PROBLEM STATEMENT: Render everything from the line containing "latitude: 39.7386" down to the line containing "city: Versoix", both included, as a JSON list of strings with one string per line and blank lines left out.

# # # #

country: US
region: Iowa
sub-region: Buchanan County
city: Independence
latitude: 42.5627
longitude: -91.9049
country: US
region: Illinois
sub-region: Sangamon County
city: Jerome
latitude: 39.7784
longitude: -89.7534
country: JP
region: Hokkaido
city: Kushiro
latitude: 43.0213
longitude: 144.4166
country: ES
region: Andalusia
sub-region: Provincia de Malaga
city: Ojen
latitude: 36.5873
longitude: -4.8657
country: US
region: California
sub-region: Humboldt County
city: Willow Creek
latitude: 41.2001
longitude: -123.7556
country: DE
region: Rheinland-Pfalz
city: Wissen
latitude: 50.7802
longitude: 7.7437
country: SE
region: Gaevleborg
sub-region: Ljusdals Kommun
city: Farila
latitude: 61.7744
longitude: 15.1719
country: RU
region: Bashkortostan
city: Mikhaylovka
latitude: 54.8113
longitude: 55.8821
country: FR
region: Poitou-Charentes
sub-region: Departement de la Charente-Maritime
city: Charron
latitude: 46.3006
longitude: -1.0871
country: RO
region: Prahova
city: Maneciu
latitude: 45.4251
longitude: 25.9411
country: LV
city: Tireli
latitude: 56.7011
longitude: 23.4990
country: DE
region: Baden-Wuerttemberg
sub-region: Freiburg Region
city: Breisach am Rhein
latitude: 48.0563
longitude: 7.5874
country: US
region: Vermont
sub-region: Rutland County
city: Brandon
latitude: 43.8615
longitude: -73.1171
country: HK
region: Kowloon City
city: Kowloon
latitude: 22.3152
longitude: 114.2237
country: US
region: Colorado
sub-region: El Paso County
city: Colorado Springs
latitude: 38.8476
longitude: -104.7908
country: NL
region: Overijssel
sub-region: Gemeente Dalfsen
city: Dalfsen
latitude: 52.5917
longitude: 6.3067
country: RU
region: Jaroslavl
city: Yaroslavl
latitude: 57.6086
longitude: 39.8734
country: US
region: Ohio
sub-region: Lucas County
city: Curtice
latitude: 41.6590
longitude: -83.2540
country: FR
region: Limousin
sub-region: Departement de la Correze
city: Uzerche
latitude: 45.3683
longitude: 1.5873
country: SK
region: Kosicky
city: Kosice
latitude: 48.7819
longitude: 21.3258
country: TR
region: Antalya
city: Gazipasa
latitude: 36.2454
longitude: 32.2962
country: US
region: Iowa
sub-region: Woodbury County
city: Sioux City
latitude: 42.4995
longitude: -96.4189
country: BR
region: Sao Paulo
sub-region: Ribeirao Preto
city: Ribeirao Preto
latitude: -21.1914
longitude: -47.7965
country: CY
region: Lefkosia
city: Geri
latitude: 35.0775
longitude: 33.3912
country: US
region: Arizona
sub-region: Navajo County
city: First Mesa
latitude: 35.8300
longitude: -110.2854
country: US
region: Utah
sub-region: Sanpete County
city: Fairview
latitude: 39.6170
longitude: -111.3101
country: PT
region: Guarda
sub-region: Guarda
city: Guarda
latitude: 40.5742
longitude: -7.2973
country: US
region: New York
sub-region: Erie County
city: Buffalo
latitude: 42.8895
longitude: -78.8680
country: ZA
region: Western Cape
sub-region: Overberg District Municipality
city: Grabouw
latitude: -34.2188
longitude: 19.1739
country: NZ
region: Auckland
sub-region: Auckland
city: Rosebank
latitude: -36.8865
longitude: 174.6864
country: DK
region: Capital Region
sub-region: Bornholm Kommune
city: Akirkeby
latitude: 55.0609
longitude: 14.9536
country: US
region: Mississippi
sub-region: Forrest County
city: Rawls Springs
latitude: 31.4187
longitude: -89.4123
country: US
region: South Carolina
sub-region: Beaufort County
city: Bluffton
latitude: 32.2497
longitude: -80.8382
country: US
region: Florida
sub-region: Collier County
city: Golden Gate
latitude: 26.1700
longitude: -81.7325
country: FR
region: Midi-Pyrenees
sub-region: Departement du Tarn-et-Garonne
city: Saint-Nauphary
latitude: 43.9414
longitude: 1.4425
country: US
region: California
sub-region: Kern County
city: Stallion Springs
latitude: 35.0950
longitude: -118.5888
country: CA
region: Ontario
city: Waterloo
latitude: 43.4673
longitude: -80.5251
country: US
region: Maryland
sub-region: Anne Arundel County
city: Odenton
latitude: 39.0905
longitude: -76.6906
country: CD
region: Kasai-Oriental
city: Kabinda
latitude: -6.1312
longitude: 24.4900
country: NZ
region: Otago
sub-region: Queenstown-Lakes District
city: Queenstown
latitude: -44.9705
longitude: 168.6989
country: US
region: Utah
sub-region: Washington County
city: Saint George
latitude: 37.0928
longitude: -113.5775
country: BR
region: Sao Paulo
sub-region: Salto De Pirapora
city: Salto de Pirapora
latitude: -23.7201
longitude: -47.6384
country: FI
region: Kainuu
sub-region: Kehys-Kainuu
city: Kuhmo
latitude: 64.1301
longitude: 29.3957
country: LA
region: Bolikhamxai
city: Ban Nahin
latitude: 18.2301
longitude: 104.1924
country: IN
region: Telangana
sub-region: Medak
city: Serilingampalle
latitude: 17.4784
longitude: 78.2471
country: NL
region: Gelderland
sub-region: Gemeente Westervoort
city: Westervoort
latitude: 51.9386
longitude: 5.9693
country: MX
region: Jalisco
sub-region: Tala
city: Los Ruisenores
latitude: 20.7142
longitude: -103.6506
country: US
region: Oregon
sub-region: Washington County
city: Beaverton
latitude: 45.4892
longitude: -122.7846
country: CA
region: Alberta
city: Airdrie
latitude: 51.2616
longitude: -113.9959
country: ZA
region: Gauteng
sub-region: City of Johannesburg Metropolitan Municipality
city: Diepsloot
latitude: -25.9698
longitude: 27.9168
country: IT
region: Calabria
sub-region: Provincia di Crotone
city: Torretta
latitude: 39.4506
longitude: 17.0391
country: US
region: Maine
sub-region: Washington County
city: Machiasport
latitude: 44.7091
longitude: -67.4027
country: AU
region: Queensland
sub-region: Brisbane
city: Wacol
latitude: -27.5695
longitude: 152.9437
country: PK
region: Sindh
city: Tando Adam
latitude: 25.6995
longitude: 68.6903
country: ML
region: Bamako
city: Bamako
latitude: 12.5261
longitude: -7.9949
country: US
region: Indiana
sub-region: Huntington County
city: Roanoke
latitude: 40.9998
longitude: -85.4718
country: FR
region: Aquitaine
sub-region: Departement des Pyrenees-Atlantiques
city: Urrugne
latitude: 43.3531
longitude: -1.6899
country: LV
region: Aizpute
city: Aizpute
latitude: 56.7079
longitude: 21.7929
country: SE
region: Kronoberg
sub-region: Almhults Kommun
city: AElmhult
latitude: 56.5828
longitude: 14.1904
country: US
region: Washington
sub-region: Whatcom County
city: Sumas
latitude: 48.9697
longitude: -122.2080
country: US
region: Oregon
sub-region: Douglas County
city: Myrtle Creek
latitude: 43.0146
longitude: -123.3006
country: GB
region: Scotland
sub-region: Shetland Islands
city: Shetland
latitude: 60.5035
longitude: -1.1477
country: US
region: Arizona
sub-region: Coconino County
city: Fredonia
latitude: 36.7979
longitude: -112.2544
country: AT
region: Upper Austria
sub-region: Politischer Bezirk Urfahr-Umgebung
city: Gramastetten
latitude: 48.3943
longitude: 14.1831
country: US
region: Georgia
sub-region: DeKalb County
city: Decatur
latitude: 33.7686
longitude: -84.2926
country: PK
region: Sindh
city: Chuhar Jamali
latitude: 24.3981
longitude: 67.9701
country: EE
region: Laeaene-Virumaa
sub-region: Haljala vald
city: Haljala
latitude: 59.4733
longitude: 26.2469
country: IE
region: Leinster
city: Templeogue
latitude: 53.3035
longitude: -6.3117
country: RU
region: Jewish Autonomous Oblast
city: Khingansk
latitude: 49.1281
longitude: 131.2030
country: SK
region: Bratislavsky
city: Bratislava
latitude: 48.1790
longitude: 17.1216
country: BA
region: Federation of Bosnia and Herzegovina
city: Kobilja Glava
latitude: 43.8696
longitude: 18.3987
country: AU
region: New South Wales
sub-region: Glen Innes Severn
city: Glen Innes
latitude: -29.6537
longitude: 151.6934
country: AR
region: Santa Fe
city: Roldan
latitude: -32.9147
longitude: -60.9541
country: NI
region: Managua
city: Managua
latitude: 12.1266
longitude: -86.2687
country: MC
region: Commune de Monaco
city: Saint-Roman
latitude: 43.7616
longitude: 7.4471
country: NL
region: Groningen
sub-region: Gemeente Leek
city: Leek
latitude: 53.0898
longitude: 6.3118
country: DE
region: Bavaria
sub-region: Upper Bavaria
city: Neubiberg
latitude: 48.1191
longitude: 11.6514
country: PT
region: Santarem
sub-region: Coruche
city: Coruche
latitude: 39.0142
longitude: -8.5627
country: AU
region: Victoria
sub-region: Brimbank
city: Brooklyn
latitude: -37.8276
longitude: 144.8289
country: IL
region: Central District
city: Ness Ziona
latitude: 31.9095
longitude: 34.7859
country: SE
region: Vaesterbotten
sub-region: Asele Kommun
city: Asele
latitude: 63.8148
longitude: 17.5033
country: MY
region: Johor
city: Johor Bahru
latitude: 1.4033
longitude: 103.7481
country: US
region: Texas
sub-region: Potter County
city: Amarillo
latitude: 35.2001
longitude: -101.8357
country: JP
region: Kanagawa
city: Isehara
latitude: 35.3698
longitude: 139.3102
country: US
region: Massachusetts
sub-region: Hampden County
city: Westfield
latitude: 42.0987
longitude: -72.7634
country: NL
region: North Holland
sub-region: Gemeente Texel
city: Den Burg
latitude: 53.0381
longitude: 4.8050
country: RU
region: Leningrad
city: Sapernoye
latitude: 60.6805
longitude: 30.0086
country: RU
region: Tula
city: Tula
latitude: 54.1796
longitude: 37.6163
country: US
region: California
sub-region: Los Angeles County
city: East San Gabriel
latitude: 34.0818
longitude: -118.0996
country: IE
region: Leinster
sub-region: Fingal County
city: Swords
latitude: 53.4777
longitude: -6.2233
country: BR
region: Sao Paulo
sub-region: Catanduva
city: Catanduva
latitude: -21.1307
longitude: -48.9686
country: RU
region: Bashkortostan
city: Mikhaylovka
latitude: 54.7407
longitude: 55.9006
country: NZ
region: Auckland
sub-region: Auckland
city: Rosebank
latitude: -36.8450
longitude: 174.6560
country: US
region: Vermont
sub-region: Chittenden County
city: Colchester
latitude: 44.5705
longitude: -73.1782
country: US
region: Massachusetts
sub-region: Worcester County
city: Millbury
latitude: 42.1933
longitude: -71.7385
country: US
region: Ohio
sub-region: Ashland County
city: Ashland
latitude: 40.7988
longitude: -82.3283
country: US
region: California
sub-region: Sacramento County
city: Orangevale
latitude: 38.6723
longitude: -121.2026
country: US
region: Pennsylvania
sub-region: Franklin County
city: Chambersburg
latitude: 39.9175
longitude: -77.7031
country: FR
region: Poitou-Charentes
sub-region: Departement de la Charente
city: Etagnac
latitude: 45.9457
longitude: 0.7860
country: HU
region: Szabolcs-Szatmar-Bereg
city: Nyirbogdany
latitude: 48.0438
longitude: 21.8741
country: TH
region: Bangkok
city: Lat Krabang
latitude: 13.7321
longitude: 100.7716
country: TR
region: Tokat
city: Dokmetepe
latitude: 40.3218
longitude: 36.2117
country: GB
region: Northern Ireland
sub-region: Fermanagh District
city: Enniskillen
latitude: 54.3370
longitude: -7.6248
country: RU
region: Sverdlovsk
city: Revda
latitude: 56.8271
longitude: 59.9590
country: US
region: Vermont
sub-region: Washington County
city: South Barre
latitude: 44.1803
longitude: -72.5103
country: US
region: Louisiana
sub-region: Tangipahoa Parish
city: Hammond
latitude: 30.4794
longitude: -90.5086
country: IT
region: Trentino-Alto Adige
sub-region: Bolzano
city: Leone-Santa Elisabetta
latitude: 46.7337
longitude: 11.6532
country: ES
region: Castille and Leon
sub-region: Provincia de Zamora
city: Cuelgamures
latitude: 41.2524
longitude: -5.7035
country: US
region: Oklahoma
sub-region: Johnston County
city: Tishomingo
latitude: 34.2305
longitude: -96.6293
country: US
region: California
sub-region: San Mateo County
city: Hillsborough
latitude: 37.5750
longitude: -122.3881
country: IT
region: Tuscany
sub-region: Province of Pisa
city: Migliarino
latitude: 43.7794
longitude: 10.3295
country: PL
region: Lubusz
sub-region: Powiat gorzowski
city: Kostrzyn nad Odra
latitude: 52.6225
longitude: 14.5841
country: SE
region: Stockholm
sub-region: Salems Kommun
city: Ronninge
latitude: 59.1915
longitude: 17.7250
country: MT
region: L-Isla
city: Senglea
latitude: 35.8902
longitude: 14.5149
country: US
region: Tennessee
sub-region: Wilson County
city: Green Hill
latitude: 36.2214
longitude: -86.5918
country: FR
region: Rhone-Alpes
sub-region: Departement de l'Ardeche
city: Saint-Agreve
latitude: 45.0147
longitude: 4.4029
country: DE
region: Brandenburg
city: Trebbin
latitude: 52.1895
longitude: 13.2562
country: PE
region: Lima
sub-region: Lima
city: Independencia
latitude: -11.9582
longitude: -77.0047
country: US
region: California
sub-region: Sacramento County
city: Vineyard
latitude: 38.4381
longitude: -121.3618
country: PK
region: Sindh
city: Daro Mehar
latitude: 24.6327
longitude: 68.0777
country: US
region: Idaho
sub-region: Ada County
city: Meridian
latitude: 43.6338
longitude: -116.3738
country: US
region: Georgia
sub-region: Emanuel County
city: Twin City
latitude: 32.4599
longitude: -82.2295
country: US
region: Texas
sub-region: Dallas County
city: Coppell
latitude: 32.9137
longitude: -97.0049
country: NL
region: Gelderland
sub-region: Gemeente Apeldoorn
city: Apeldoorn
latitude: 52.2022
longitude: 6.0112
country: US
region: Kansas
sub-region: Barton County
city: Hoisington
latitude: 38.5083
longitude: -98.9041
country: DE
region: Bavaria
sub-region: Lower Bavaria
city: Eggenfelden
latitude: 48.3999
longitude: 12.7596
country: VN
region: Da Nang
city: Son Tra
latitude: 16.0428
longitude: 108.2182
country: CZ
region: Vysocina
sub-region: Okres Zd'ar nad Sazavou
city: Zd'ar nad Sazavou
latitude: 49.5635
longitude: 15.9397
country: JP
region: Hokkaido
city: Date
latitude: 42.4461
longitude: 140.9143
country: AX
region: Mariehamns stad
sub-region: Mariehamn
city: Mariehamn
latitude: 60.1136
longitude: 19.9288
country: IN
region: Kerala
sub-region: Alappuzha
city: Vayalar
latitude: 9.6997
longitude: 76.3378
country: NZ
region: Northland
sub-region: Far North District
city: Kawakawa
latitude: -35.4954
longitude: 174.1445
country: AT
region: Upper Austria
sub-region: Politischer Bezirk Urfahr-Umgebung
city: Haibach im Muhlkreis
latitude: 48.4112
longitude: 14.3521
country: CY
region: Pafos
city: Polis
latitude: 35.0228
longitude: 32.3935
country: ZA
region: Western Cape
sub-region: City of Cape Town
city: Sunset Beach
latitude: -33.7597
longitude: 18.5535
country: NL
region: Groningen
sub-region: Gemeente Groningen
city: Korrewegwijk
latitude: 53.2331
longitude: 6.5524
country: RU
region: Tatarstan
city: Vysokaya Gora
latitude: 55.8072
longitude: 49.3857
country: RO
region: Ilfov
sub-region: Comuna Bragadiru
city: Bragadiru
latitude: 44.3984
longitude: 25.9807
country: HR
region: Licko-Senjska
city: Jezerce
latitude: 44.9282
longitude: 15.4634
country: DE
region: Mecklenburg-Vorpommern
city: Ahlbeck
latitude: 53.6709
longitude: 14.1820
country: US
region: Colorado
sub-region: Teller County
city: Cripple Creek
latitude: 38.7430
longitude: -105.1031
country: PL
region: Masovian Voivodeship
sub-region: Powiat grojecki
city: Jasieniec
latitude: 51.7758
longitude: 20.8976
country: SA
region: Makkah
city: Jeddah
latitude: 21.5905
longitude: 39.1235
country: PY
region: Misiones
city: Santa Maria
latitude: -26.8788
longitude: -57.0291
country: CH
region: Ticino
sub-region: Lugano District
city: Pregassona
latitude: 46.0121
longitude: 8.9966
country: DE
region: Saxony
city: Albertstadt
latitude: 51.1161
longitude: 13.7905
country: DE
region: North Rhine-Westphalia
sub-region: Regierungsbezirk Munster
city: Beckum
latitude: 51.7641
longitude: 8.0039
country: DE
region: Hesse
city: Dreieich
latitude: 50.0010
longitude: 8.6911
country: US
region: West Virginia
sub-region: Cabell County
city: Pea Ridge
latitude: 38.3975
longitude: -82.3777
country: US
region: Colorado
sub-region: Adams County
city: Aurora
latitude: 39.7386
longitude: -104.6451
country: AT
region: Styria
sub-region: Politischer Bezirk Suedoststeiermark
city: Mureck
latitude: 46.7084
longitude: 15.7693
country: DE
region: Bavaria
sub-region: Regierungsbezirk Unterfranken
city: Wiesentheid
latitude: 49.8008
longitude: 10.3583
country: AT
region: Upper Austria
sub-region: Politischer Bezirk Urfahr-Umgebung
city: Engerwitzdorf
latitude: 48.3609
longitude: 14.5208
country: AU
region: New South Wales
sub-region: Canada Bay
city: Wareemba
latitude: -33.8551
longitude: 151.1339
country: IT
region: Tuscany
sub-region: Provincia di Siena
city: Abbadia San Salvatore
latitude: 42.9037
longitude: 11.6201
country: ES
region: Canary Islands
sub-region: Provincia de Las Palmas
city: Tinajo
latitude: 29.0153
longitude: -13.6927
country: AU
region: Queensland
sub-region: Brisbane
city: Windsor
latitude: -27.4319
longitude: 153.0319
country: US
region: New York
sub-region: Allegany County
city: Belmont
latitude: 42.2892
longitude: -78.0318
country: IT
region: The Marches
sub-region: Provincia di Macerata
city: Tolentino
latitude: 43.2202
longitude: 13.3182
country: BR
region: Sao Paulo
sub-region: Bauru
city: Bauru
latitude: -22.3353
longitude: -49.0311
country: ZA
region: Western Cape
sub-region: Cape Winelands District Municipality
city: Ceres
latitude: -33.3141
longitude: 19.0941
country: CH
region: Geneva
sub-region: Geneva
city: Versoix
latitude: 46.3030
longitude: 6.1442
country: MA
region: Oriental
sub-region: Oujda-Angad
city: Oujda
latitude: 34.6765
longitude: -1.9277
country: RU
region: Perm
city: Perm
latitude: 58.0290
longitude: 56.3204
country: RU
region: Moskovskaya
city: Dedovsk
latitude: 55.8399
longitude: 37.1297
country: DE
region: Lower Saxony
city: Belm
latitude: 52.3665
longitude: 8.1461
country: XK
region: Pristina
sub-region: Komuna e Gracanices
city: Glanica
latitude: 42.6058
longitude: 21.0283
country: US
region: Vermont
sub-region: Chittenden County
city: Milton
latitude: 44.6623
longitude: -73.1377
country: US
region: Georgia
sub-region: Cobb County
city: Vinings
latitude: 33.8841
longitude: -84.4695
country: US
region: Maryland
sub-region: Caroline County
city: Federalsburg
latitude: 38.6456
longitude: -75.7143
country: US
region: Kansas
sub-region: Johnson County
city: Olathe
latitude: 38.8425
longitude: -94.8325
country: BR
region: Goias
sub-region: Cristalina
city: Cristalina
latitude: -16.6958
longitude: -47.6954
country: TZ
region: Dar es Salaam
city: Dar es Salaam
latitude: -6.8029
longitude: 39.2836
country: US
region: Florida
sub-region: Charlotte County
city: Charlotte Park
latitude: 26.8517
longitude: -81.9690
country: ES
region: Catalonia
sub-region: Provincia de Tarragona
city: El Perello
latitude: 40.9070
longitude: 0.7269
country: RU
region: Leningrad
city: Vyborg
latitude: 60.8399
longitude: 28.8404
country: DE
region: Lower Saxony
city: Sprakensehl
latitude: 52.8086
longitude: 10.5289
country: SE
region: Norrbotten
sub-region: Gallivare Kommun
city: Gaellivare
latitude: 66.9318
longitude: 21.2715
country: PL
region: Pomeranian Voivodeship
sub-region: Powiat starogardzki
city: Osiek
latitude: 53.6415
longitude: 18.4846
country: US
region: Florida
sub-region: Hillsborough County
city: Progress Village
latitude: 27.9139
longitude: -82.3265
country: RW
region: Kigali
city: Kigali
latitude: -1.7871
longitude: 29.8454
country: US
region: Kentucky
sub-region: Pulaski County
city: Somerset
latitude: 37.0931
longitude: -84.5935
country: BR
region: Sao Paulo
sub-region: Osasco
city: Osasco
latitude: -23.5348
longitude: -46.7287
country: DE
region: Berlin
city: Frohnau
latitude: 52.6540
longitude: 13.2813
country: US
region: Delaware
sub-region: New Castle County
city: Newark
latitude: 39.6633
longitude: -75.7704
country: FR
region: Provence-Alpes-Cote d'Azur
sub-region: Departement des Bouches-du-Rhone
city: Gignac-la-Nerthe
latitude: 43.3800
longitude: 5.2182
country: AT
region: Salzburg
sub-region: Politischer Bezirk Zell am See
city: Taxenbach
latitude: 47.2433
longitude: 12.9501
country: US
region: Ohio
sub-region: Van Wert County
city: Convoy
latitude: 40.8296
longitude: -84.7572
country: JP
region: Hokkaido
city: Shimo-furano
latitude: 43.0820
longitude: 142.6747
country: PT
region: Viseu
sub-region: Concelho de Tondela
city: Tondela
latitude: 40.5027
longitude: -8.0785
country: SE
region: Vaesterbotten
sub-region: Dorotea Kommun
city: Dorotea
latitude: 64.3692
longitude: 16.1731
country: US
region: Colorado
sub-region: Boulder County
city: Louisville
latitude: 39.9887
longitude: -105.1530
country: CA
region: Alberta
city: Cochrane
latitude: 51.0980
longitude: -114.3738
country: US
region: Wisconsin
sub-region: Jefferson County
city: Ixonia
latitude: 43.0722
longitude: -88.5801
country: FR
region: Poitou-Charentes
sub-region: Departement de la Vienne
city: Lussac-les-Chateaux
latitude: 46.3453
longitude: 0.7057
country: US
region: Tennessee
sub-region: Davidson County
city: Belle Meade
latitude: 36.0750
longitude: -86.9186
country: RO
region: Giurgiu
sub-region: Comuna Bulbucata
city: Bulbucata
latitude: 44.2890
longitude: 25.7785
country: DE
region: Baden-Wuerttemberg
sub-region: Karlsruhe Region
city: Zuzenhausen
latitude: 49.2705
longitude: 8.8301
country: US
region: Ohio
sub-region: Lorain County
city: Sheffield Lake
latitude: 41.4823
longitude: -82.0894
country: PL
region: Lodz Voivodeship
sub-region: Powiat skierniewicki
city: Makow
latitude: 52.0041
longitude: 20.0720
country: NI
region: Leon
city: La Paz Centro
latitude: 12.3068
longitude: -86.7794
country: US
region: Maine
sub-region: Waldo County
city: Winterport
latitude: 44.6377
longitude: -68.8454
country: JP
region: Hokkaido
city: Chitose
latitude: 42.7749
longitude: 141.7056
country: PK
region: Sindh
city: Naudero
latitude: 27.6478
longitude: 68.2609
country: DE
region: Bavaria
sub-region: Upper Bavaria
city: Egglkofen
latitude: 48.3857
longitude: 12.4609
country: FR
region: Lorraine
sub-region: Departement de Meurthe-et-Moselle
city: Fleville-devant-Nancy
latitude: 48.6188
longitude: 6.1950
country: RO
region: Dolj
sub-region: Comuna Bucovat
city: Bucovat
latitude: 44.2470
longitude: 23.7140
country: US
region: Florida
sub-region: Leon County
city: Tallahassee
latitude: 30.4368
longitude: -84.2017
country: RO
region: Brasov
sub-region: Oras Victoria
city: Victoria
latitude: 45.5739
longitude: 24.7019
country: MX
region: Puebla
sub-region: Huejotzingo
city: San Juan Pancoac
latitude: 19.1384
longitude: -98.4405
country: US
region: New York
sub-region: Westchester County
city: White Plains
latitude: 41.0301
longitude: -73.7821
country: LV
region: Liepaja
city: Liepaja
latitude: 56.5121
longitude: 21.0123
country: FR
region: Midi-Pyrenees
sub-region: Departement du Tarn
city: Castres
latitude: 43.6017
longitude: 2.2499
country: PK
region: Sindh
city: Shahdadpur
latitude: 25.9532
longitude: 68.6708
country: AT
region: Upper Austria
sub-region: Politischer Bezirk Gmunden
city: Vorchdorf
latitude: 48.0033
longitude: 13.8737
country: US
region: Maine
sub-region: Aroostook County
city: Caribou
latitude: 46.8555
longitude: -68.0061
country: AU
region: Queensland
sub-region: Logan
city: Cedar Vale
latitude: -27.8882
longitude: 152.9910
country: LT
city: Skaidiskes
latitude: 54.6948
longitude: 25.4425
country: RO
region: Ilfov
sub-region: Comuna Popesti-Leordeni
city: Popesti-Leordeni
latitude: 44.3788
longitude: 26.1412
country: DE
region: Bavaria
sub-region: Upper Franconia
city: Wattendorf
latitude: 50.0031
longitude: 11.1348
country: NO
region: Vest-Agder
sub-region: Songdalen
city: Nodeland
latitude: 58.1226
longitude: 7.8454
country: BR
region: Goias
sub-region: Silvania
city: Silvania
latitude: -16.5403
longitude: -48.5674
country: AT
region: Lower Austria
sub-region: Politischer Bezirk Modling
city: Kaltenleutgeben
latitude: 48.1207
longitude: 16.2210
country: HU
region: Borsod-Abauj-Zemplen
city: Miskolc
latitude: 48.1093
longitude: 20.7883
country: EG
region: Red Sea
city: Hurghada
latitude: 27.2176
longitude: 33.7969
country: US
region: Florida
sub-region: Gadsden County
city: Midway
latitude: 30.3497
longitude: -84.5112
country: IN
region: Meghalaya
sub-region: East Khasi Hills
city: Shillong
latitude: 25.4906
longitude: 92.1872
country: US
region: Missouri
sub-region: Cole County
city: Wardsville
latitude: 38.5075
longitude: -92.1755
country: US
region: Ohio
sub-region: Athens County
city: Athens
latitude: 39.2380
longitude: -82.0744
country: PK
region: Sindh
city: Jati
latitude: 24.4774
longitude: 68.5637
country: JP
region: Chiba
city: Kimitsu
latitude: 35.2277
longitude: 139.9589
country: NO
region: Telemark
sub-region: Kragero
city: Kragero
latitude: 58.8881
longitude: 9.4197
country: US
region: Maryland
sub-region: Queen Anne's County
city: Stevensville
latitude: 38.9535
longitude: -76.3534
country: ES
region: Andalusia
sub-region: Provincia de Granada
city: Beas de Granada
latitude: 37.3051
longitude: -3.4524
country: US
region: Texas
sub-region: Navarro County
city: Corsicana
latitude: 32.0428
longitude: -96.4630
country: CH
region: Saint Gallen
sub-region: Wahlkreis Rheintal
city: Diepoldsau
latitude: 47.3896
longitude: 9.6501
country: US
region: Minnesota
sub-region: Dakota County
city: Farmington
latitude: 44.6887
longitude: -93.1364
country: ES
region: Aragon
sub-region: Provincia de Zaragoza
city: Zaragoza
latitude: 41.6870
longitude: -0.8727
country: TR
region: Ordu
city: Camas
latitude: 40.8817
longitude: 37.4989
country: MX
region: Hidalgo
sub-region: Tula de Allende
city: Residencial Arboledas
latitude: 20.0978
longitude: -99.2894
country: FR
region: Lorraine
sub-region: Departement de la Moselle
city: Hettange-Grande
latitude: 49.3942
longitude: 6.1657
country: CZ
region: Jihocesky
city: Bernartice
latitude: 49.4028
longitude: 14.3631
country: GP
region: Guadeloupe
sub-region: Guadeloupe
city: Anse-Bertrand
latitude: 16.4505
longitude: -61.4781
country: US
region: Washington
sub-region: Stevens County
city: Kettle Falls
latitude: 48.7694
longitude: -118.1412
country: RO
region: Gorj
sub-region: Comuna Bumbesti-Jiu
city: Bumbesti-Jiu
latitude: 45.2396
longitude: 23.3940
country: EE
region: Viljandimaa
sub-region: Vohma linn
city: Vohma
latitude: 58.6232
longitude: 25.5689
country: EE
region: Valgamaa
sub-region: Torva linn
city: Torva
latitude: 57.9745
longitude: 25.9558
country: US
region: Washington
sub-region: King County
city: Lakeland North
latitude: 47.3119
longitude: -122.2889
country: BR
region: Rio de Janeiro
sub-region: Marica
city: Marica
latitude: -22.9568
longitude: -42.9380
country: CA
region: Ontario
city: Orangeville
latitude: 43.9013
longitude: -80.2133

# # # #

SOLUTION:
[
  "latitude: 39.7386",
  "longitude: -104.6451",
  "country: AT",
  "region: Styria",
  "sub-region: Politischer Bezirk Suedoststeiermark",
  "city: Mureck",
  "latitude: 46.7084",
  "longitude: 15.7693",
  "country: DE",
  "region: Bavaria",
  "sub-region: Regierungsbezirk Unterfranken",
  "city: Wiesentheid",
  "latitude: 49.8008",
  "longitude: 10.3583",
  "country: AT",
  "region: Upper Austria",
  "sub-region: Politischer Bezirk Urfahr-Umgebung",
  "city: Engerwitzdorf",
  "latitude: 48.3609",
  "longitude: 14.5208",
  "country: AU",
  "region: New South Wales",
  "sub-region: Canada Bay",
  "city: Wareemba",
  "latitude: -33.8551",
  "longitude: 151.1339",
  "country: IT",
  "region: Tuscany",
  "sub-region: Provincia di Siena",
  "city: Abbadia San Salvatore",
  "latitude: 42.9037",
  "longitude: 11.6201",
  "country: ES",
  "region: Canary Islands",
  "sub-region: Provincia de Las Palmas",
  "city: Tinajo",
  "latitude: 29.0153",
  "longitude: -13.6927",
  "country: AU",
  "region: Queensland",
  "sub-region: Brisbane",
  "city: Windsor",
  "latitude: -27.4319",
  "longitude: 153.0319",
  "country: US",
  "region: New York",
  "sub-region: Allegany County",
  "city: Belmont",
  "latitude: 42.2892",
  "longitude: -78.0318",
  "country: IT",
  "region: The Marches",
  "sub-region: Provincia di Macerata",
  "city: Tolentino",
  "latitude: 43.2202",
  "longitude: 13.3182",
  "country: BR",
  "region: Sao Paulo",
  "sub-region: Bauru",
  "city: Bauru",
  "latitude: -22.3353",
  "longitude: -49.0311",
  "country: ZA",
  "region: Western Cape",
  "sub-region: Cape Winelands District Municipality",
  "city: Ceres",
  "latitude: -33.3141",
  "longitude: 19.0941",
  "country: CH",
  "region: Geneva",
  "sub-region: Geneva",
  "city: Versoix"
]